Tampa Bay is a warm-weather place, and Dungy thinks that has something to do with his team's recent track record of being able to pick up the pace after notoriously slow starts.
This year they started 2-3 and are 3-2 since. Four of their five losses have come by a total of only 11 points; the other loss was by only 7. Their defense is ferocious. Defensive tackle Warren Sapp served notice against the Rams that he's headed this way: two sacks, one forced fumble, a fumble recovery and many hard hits on quarterback Kurt Warner.
Tampa Bay's offense is better than the Bengals', but that isn't saying much. The Bucs' best offensive player is the fabulous Keyshawn Johnson, but even he hasn't been able to get the ball into the end zone (no touchdowns). He does have 76 catches already.
We've misfired a few times (and Johnson) has been tackled inside the 5 (-yard line) several times, Dungy said. But he's put us in good position ... Hopefully, we can get him in there (the end zone) this week.
Johnson, who normally doesn't lack for boldness, was playing it reserved during a teleconference call. No predictions he'd break the TD barrier Sunday; no criticisms of anybody for why he hasn't.
I do more than catch passes, he said. I contribute in other ways. I block ... I run routes (hard) even when I know I'm not going to get the ball.

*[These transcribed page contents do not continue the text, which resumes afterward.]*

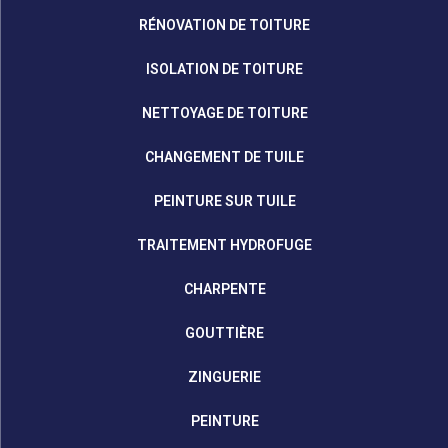
RÉNOVATION DE TOITURE
ISOLATION DE TOITURE
NETTOYAGE DE TOITURE
CHANGEMENT DE TUILE
PEINTURE SUR TUILE
TRAITEMENT HYDROFUGE
CHARPENTE
GOUTTIÈRE
ZINGUERIE
PEINTURE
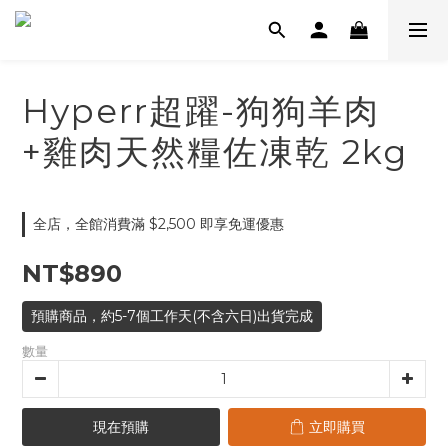
Hyperr超躍-狗狗羊肉
+雞肉天然糧佐凍乾 2kg
全店，全館消費滿 $2,500 即享免運優惠
NT$890
預購商品，約5-7個工作天(不含六日)出貨完成
數量
現在預購
立即購買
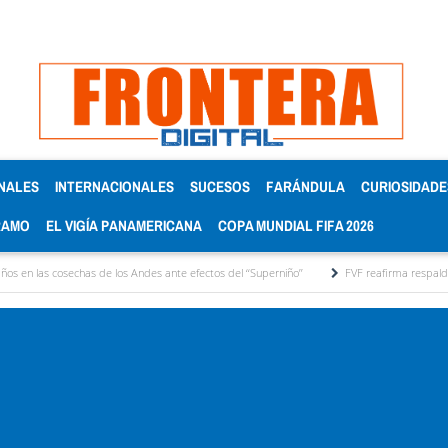
NALES
INTERNACIONALES
SUCESOS
FARÁNDULA
CURIOSIDADE
RAMO
EL VIGÍA PANAMERICANA
COPA MUNDIAL FIFA 2026
de los Andes ante efectos del ‘‘Superniño’’
FVF reafirma respaldo a Gianni Infantino 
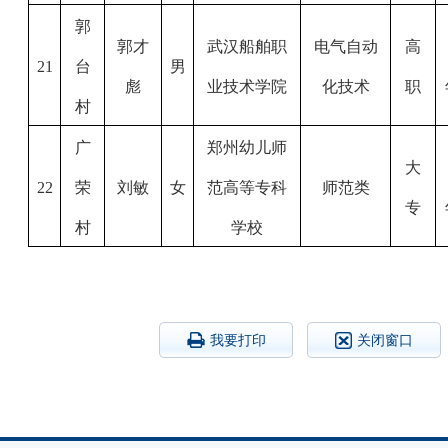
郭
郭才
武汉船舶职
电气自动
高
21
台
男
彪
业技术学院
化技术
职
村
广
郑州幼儿师
大
22
荣
刘敏
女
范高等专科
师范类
专
村
学校
我要打印
关闭窗口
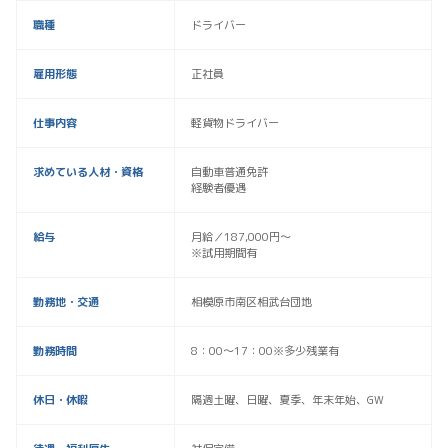
職種
ドライバー
雇用形態
正社員
仕事内容
軽貨物ドライバー
求めている人材・資格
自動車普通免許
経験者優遇
給与
月給／187,000円〜
※試用期間有
勤務地・交通
相模原市南区相武台団地
勤務時間
8：00～17：00※多少残業有
休日・休暇
隔週土曜、日曜、夏季、年末年始、GW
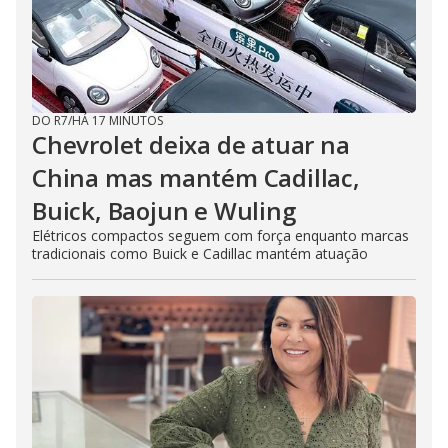
DO R7
/
HÁ 17 MINUTOS
Chevrolet deixa de atuar na
China mas mantém Cadillac,
Buick, Baojun e Wuling
Elétricos compactos seguem com força enquanto marcas
tradicionais como Buick e Cadillac mantém atuação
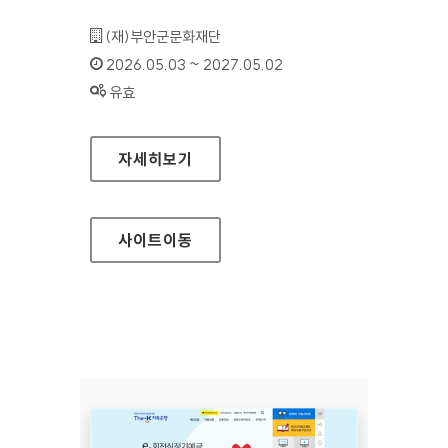
기관명 :
(재)부안군문화재단
인증기간 :
2026.05.03 ~ 2027.05.02
상태 :
유효
부안군문화재단
자세히보기
사이트
이동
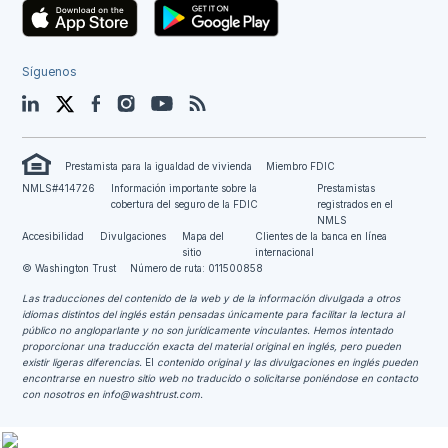
Síguenos
LinkedIn
Twitter
Facebook
Instagram
YouTube
Blog
Prestamista para la igualdad de vivienda
Miembro FDIC
NMLS#414726
Información importante sobre la
Prestamistas
cobertura del seguro de la FDIC
registrados en el
NMLS
Accesibilidad
Divulgaciones
Mapa del
Clientes de la banca en línea
sitio
internacional
© Washington Trust
Número de ruta: 011500858
Las traducciones del contenido de la web y de la información divulgada a otros
idiomas distintos del inglés están pensadas únicamente para facilitar la lectura al
público no angloparlante y no son jurídicamente vinculantes.
Hemos intentado
proporcionar una traducción exacta del material original en inglés, pero pueden
existir ligeras diferencias.
El
contenido original y las divulgaciones en inglés pueden
encontrarse en nuestro sitio web no traducido o solicitarse poniéndose en contacto
con nosotros en
info@washtrust.com
.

How is it the Bucs are a fast-finishing team, even though the weather gets progressively colder in the northern climes as the NFL season wears on? The answer, apparently, is winning at home, and winning most of the time on the road when it's warm enough.
The nice weather (in Tampa) allows us to stay outside all year, Dungy said. We keep the tempo of our practices up (and) I think we've got a group of guys who understand November and December football.